Required task:
Duplicate the following entries line for line, without any change.

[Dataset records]
☆ ☆ ☆ ☆

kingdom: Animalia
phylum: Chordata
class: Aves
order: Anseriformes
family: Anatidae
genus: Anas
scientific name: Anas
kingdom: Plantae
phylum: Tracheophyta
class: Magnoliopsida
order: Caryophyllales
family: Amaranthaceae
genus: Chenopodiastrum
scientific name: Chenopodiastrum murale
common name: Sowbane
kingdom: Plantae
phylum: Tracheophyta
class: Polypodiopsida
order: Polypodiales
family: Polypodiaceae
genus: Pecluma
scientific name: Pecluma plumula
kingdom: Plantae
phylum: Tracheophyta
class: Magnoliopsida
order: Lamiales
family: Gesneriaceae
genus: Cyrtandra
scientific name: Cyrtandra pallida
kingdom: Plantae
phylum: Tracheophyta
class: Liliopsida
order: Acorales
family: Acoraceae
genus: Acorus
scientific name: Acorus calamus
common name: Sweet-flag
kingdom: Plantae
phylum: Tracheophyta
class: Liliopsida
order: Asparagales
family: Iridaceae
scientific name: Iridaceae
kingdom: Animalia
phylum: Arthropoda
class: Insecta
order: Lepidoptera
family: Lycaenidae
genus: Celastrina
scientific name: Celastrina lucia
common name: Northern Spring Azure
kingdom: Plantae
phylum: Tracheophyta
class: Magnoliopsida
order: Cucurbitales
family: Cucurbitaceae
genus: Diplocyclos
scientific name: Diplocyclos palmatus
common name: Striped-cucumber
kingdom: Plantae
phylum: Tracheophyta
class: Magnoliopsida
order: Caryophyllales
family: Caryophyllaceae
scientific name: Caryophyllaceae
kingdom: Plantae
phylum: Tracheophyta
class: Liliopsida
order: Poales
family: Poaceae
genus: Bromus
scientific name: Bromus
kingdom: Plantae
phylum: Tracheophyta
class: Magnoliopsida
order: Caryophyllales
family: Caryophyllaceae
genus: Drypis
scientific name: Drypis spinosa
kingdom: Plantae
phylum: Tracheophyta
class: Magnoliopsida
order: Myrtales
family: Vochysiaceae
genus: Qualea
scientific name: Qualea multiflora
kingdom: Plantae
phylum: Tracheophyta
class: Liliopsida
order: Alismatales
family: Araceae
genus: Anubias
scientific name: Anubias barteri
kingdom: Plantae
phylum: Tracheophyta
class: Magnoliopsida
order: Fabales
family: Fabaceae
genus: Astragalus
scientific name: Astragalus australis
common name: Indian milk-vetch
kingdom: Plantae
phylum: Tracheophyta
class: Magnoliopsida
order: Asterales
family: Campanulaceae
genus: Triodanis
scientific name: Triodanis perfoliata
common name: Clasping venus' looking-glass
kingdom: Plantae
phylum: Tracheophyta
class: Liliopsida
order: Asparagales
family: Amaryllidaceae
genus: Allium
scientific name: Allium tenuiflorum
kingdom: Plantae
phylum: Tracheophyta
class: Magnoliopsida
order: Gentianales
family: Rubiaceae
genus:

☆ ☆ ☆ ☆

Exercise solution:
kingdom: Animalia
phylum: Chordata
class: Aves
order: Anseriformes
family: Anatidae
genus: Anas
scientific name: Anas
kingdom: Plantae
phylum: Tracheophyta
class: Magnoliopsida
order: Caryophyllales
family: Amaranthaceae
genus: Chenopodiastrum
scientific name: Chenopodiastrum murale
common name: Sowbane
kingdom: Plantae
phylum: Tracheophyta
class: Polypodiopsida
order: Polypodiales
family: Polypodiaceae
genus: Pecluma
scientific name: Pecluma plumula
kingdom: Plantae
phylum: Tracheophyta
class: Magnoliopsida
order: Lamiales
family: Gesneriaceae
genus: Cyrtandra
scientific name: Cyrtandra pallida
kingdom: Plantae
phylum: Tracheophyta
class: Liliopsida
order: Acorales
family: Acoraceae
genus: Acorus
scientific name: Acorus calamus
common name: Sweet-flag
kingdom: Plantae
phylum: Tracheophyta
class: Liliopsida
order: Asparagales
family: Iridaceae
scientific name: Iridaceae
kingdom: Animalia
phylum: Arthropoda
class: Insecta
order: Lepidoptera
family: Lycaenidae
genus: Celastrina
scientific name: Celastrina lucia
common name: Northern Spring Azure
kingdom: Plantae
phylum: Tracheophyta
class: Magnoliopsida
order: Cucurbitales
family: Cucurbitaceae
genus: Diplocyclos
scientific name: Diplocyclos palmatus
common name: Striped-cucumber
kingdom: Plantae
phylum: Tracheophyta
class: Magnoliopsida
order: Caryophyllales
family: Caryophyllaceae
scientific name: Caryophyllaceae
kingdom: Plantae
phylum: Tracheophyta
class: Liliopsida
order: Poales
family: Poaceae
genus: Bromus
scientific name: Bromus
kingdom: Plantae
phylum: Tracheophyta
class: Magnoliopsida
order: Caryophyllales
family: Caryophyllaceae
genus: Drypis
scientific name: Drypis spinosa
kingdom: Plantae
phylum: Tracheophyta
class: Magnoliopsida
order: Myrtales
family: Vochysiaceae
genus: Qualea
scientific name: Qualea multiflora
kingdom: Plantae
phylum: Tracheophyta
class: Liliopsida
order: Alismatales
family: Araceae
genus: Anubias
scientific name: Anubias barteri
kingdom: Plantae
phylum: Tracheophyta
class: Magnoliopsida
order: Fabales
family: Fabaceae
genus: Astragalus
scientific name: Astragalus australis
common name: Indian milk-vetch
kingdom: Plantae
phylum: Tracheophyta
class: Magnoliopsida
order: Asterales
family: Campanulaceae
genus: Triodanis
scientific name: Triodanis perfoliata
common name: Clasping venus' looking-glass
kingdom: Plantae
phylum: Tracheophyta
class: Liliopsida
order: Asparagales
family: Amaryllidaceae
genus: Allium
scientific name: Allium tenuiflorum
kingdom: Plantae
phylum: Tracheophyta
class: Magnoliopsida
order: Gentianales
family: Rubiaceae
genus:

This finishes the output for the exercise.